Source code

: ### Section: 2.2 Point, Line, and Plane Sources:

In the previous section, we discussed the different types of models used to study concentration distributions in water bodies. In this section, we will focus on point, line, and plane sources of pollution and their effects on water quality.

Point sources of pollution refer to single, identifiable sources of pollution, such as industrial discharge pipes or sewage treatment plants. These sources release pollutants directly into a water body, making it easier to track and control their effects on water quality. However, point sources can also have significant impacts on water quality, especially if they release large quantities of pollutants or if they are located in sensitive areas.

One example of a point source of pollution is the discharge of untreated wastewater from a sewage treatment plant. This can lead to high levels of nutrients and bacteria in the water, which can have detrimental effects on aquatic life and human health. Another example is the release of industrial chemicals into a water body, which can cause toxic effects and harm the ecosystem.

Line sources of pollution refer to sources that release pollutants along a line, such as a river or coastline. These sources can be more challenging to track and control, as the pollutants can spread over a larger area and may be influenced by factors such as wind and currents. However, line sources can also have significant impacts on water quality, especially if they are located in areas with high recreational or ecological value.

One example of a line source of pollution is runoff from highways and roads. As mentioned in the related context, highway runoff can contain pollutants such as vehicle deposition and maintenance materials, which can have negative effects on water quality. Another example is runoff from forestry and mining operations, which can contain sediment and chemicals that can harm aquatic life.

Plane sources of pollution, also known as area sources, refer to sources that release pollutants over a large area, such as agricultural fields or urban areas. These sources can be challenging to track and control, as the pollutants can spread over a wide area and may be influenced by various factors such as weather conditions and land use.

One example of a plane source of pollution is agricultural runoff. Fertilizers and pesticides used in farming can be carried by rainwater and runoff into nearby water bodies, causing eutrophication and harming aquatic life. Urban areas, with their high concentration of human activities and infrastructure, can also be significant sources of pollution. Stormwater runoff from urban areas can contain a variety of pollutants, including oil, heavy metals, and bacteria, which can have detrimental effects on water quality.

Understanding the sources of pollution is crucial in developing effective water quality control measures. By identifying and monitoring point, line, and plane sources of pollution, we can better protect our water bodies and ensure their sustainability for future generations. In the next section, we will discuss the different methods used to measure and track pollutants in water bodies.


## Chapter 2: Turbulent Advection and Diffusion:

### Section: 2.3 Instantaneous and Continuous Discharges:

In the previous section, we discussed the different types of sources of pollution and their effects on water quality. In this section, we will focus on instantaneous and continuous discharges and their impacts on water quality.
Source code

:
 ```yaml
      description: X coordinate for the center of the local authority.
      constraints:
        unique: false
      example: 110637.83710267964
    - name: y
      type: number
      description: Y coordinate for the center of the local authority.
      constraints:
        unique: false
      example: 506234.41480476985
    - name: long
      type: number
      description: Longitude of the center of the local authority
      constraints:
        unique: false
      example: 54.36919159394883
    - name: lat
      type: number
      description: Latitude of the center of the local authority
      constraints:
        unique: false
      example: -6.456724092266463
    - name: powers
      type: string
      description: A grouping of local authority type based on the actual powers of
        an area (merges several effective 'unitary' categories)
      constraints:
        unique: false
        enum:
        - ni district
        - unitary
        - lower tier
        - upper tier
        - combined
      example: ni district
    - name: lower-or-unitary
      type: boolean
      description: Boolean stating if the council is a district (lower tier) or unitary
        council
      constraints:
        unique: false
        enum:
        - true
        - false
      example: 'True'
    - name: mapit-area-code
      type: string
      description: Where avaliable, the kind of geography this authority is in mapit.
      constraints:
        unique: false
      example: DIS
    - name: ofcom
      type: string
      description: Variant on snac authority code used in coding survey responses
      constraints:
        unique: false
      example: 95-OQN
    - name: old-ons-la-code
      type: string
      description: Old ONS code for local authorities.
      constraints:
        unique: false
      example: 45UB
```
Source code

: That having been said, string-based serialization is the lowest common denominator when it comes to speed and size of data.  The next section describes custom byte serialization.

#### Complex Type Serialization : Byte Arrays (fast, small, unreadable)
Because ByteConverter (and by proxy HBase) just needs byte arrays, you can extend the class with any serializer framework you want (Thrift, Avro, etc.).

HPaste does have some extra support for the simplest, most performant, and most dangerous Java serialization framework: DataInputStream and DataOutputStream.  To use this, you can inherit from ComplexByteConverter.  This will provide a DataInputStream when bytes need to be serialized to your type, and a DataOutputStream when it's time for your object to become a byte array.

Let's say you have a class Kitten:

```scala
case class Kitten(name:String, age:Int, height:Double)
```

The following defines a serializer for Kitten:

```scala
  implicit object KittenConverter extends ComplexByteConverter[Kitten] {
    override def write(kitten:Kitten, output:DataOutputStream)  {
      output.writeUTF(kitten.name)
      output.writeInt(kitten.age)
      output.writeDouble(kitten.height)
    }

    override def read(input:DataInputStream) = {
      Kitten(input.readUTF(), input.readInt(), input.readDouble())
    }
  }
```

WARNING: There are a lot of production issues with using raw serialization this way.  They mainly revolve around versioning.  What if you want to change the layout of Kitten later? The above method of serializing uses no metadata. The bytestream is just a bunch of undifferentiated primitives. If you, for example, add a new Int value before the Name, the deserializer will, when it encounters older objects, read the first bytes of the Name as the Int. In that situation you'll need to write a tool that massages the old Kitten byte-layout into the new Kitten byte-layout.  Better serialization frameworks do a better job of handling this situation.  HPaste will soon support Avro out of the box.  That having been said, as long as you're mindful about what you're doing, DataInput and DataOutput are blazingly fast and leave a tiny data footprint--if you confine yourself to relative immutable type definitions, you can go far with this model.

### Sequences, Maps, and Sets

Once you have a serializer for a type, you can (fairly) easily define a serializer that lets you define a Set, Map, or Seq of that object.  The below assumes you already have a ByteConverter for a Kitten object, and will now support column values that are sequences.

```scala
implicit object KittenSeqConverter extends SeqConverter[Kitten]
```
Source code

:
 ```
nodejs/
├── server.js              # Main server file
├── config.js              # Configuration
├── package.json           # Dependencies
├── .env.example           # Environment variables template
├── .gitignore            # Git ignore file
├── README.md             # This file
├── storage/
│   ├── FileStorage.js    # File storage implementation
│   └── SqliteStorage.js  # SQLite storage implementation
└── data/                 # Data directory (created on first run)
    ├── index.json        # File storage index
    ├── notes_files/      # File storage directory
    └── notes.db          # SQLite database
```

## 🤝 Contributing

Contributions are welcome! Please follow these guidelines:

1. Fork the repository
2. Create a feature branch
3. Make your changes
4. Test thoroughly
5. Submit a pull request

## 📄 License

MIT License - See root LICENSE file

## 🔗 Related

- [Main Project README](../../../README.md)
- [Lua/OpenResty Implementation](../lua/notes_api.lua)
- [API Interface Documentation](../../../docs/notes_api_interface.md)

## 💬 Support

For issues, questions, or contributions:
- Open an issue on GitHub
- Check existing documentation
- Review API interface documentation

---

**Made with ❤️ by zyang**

→ **Exercise**:
What you give back must match the material exactly, beginning with its first line and ending with the line holding "One example of a line".

→ **Answer section**:
Source code

: ### Section: 2.2 Point, Line, and Plane Sources:

In the previous section, we discussed the different types of models used to study concentration distributions in water bodies. In this section, we will focus on point, line, and plane sources of pollution and their effects on water quality.

Point sources of pollution refer to single, identifiable sources of pollution, such as industrial discharge pipes or sewage treatment plants. These sources release pollutants directly into a water body, making it easier to track and control their effects on water quality. However, point sources can also have significant impacts on water quality, especially if they release large quantities of pollutants or if they are located in sensitive areas.

One example of a point source of pollution is the discharge of untreated wastewater from a sewage treatment plant. This can lead to high levels of nutrients and bacteria in the water, which can have detrimental effects on aquatic life and human health. Another example is the release of industrial chemicals into a water body, which can cause toxic effects and harm the ecosystem.

Line sources of pollution refer to sources that release pollutants along a line, such as a river or coastline. These sources can be more challenging to track and control, as the pollutants can spread over a larger area and may be influenced by factors such as wind and currents. However, line sources can also have significant impacts on water quality, especially if they are located in areas with high recreational or ecological value.

One example of a line source of pollution is runoff from highways and roads. As mentioned in the related context, highway runoff can contain pollutants such as vehicle deposition and maintenance materials, which can have negative effects on water quality. Another example is runoff from forestry and mining operations, which can contain sediment and chemicals that can harm aquatic life.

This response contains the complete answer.